__TU TAREA__
¿Puedes reproducir sin cambios, del texto sobre el síndrome de Tako-Tsubo, el fragmento que empieza con las palabras que contienen "Ocurre con mayor" y termina con "sospecha de infarto."?

También conocido como Síndrome de Discinesia Apical Transitoria o Miocardiopatía de Estrés. Hoy en el blog comentamos una entidad que recibe múltiples denominaciones lo cual refleja su complejidad etiopatogénica.

El nombre original de Tako-Tsubo proviene de la semejanza entre la forma del corazón afectado por este síndrome y las trampas tradicionales para pulpos empleadas por los pescadores en Japón donde fue descrito por primera vez en 1990.
Esta forma más característica consiste en un “abultamiento” de la punta del ventrículo izquierdo que contrasta con la hipercontractilidad de la base del corazón.
Debido a su carácter transitorio no debe considerarse dentro de la clasificación de las cardiomiopatías y a pesar de sus similitudes con un infarto tampoco se considera cardiopatía isquémica.
¿En qué consiste?
Consiste en una disfunción sistólica transitoria apical del ventrículo izquierdo que simula un infarto de miocardio con el que comparte síntomas de dolor torácico de características anginosas, cambios electrocardiográficos (elevación de segmento ST o inversión difusa de ondas T), elevación de marcadores de daño miocárdico pero en ausencia de enfermedad coronaria obstructiva o rotura de placa.
Ocurre con mayor predominancia en mujeres, principalmente en la postmenopausia, algunos registros refieren una edad media sobre los 64 años. Representa entre el 1-2% de los pacientes que se presentan con sospecha de infarto.
¿Cuáles son sus síntomas?
Los síntomas suelen precederse de una situación de estrés físico (una enfermedad grave) o emocional (como la pérdida de un ser querido, de ahí el nombre del Síndrome del Corazón Roto) que implicaría una elevación en la concentración de sustancias producidas por el organismo denominadas catecolaminas, siendo las responsables del daño miocárdico descrito, lo que provoca disfunción del ventrículo y/o obstrucción del tracto de salida del ventrículo izquierdo.
La función del ventrículo suele normalizarse a lo largo de días o semanas, siendo su recurrencia rara. La resolución del estrés físico o emocional y el tratamiento conservador resulta en una rápida recuperación, aunque entre el 5-10% de los casos pueden presentar complicaciones como insuficiencia cardiaca o incluso shock cardiogénico con requerimiento de terapias más intensivas.
Se trata de una afectación cardiaca sobre las que tenemos muchos interrogantes; sobre el papel de los factores desencadenantes, la posible influencia de hormonas sexuales y el sistema endocrino en el predominio del género femenino, las diferentes formas de manifestarse y la identificación de los grupos más susceptibles.

__DATOS DE ENTRADA__
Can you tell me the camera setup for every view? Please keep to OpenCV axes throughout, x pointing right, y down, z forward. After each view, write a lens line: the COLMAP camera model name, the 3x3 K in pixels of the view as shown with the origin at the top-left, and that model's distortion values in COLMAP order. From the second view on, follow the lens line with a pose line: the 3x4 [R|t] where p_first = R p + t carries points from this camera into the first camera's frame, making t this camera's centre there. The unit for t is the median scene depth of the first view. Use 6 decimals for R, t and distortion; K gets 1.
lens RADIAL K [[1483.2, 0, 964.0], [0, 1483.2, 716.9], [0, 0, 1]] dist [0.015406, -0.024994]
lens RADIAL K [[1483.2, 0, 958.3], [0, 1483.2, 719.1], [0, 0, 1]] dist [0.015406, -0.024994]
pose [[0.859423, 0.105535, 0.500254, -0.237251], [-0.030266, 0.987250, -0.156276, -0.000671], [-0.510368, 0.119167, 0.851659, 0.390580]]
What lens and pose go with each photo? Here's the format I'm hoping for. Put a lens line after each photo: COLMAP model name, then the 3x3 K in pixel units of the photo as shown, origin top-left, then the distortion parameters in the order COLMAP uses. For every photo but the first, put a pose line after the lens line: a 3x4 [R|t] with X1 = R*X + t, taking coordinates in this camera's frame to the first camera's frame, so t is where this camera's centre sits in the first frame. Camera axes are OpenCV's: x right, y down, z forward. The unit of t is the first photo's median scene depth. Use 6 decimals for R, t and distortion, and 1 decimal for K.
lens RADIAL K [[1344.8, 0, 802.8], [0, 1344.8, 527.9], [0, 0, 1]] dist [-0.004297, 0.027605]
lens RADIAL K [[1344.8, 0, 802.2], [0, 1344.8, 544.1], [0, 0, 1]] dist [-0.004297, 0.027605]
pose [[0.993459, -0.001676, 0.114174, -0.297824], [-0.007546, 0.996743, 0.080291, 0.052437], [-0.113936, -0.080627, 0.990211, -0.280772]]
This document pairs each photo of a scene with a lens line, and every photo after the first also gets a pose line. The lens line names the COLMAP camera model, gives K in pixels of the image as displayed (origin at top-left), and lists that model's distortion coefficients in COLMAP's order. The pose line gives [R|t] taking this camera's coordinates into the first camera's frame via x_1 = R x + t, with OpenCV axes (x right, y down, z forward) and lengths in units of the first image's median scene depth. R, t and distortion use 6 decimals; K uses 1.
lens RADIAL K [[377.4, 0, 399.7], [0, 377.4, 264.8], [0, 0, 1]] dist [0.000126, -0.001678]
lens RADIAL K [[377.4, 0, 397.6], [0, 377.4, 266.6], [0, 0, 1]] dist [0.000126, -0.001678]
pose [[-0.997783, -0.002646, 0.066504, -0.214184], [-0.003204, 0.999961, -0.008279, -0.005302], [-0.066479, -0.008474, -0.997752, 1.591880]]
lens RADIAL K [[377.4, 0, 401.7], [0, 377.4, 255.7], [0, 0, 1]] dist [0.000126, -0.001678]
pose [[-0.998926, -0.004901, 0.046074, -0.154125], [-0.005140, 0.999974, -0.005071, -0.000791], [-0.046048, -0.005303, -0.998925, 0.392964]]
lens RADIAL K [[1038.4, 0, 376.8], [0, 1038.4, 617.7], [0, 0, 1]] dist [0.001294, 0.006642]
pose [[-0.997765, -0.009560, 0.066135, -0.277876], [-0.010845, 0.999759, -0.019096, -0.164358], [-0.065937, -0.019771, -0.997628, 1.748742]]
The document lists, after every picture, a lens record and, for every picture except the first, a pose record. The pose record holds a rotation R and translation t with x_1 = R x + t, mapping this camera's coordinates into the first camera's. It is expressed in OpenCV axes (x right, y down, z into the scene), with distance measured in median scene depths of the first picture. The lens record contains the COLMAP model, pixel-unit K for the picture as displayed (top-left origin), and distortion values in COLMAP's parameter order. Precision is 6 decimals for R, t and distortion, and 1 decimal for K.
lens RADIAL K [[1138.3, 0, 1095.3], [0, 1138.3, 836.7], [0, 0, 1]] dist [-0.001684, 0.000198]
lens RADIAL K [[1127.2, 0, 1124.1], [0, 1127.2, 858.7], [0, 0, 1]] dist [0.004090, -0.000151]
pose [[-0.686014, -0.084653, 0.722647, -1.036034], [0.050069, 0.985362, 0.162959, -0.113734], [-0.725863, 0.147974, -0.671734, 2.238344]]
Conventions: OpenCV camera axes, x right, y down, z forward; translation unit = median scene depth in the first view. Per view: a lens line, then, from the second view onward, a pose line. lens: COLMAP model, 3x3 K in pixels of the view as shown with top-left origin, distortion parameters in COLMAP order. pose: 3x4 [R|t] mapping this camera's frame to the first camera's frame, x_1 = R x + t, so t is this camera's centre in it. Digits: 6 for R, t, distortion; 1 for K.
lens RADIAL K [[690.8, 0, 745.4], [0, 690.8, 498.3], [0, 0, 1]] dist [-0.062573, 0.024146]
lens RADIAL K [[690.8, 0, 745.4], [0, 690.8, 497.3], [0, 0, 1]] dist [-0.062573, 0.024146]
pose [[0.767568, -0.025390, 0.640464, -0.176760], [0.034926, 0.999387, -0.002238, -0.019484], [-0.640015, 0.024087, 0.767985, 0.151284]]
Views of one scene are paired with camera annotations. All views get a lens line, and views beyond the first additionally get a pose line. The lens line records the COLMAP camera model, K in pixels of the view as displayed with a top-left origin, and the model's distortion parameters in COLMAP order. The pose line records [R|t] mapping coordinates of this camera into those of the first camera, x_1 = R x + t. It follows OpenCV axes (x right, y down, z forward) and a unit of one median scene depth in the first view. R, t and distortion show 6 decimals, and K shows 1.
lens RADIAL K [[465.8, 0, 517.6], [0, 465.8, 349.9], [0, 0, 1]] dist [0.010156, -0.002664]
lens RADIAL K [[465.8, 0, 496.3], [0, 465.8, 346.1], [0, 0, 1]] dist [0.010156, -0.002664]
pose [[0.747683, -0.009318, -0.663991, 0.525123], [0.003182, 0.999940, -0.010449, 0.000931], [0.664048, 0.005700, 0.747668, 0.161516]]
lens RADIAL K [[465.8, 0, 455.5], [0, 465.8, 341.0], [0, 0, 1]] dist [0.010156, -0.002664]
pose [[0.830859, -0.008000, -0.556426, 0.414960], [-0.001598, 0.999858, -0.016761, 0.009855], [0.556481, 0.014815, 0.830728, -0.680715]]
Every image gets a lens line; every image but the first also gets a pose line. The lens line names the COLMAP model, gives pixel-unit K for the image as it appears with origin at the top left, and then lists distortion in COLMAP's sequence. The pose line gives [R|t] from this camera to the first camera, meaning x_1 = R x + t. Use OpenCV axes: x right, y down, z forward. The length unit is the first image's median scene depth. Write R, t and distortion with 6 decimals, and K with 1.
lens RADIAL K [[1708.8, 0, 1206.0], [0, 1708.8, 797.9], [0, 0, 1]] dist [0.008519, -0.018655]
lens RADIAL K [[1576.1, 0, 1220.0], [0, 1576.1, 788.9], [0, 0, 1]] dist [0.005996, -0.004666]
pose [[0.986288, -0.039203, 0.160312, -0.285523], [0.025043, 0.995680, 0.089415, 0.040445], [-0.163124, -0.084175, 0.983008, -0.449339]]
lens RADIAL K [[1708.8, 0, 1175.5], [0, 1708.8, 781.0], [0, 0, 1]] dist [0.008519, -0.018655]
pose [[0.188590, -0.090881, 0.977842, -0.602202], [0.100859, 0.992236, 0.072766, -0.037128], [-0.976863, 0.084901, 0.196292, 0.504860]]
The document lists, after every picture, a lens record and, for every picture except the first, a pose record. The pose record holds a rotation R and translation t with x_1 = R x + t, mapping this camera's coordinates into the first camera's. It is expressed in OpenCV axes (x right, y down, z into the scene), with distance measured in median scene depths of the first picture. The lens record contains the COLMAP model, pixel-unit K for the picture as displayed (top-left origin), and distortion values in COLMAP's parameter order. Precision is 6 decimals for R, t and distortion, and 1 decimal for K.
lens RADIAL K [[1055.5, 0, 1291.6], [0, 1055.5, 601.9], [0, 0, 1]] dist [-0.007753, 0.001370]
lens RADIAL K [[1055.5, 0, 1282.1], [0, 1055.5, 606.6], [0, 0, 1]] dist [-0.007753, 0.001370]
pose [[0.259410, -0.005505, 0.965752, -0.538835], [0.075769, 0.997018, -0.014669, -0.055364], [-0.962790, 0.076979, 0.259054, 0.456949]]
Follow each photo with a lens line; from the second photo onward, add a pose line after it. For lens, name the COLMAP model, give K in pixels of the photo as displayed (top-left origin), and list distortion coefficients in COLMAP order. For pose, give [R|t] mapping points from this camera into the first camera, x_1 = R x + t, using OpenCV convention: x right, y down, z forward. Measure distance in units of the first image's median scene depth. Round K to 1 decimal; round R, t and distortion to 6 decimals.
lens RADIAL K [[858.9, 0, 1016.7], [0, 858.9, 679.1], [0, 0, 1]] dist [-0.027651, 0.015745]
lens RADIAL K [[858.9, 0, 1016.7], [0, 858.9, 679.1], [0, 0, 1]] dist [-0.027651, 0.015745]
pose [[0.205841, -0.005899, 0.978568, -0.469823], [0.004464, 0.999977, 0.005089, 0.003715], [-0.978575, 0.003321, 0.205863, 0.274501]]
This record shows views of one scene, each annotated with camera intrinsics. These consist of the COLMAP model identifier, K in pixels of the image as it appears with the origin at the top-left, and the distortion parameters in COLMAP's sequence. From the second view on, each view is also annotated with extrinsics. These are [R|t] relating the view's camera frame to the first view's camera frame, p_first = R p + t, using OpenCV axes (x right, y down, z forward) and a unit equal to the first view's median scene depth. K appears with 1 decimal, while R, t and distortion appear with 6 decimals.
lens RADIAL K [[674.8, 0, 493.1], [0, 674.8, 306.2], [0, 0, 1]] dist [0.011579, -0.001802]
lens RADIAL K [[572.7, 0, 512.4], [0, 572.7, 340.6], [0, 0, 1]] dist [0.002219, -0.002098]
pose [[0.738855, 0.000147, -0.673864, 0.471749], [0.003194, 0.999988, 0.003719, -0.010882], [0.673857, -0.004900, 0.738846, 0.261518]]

__RESULTADO A CONTINUACIÓN__
Ocurre con mayor predominancia en mujeres, principalmente en la postmenopausia, algunos registros refieren una edad media sobre los 64 años. Representa entre el 1-2% de los pacientes que se presentan con sospecha de infarto.